───── EXERCISE PASSAGE

Sorry, Livio, I did not catch the issue about the stores which have been closed for restructuring you are applying. So what were the sales of that -- were in 2019 of the stores that you're closing more or less?

Livio Libralesso

executive
#15

No. I said that if we consider the base of 100% closure, so, I mean, store by store, no revenues, those stores -- let's say the group incurred for those stores EUR 28 million of costs.

Marco Baccaglio

analyst
#16

No, no, my -- so I'm sorry, maybe we do not understand each other. You are closing stores. So you closed the 107 DOS in 2020. You're going to close another 45 in '21. So with a 150 store -- 140, 150 stores, how much were the revenues of these stores which are not there anymore in 2021? How much was the business that they were generating in 2019?

──────────
───── EXTRACTED ENTRIES

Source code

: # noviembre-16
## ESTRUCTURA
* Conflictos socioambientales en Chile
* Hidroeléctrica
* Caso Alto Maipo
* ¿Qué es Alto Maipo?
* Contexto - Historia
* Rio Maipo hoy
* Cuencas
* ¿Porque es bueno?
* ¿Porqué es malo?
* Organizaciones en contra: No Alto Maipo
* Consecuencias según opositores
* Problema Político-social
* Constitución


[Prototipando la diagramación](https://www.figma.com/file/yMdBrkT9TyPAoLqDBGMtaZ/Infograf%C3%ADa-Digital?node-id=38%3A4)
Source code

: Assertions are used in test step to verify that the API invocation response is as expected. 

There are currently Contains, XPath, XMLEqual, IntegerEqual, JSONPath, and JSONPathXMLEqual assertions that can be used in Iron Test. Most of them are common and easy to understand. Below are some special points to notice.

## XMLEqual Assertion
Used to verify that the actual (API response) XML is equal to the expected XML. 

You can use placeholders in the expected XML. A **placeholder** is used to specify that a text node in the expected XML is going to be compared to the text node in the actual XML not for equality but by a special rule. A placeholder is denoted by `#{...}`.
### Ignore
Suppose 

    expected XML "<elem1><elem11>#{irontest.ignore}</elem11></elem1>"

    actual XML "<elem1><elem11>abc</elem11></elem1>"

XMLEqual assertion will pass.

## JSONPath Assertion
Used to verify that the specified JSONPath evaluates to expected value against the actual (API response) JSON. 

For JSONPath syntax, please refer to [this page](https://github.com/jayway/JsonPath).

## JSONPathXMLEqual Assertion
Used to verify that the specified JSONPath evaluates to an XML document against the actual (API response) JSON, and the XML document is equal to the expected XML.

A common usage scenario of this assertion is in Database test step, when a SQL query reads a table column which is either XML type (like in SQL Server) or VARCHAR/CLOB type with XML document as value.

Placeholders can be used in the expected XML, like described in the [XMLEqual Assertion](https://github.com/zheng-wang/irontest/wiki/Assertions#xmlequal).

──────────

**TASKS TO PERFORM:**
1 - According to the call transcript, how much in costs did the group incur for the stores when assuming a 100% closure base?
2 - Transcribe the passage of the call transcript from "Sorry, Livio, I" up to and including "million of costs.".

**COMPLETED EXERCISE:**
1 - EUR 28 million.

2 -
Sorry, Livio, I did not catch the issue about the stores which have been closed for restructuring you are applying. So what were the sales of that -- were in 2019 of the stores that you're closing more or less?

Livio Libralesso

executive
#15

No. I said that if we consider the base of 100% closure, so, I mean, store by store, no revenues, those stores -- let's say the group incurred for those stores EUR 28 million of costs.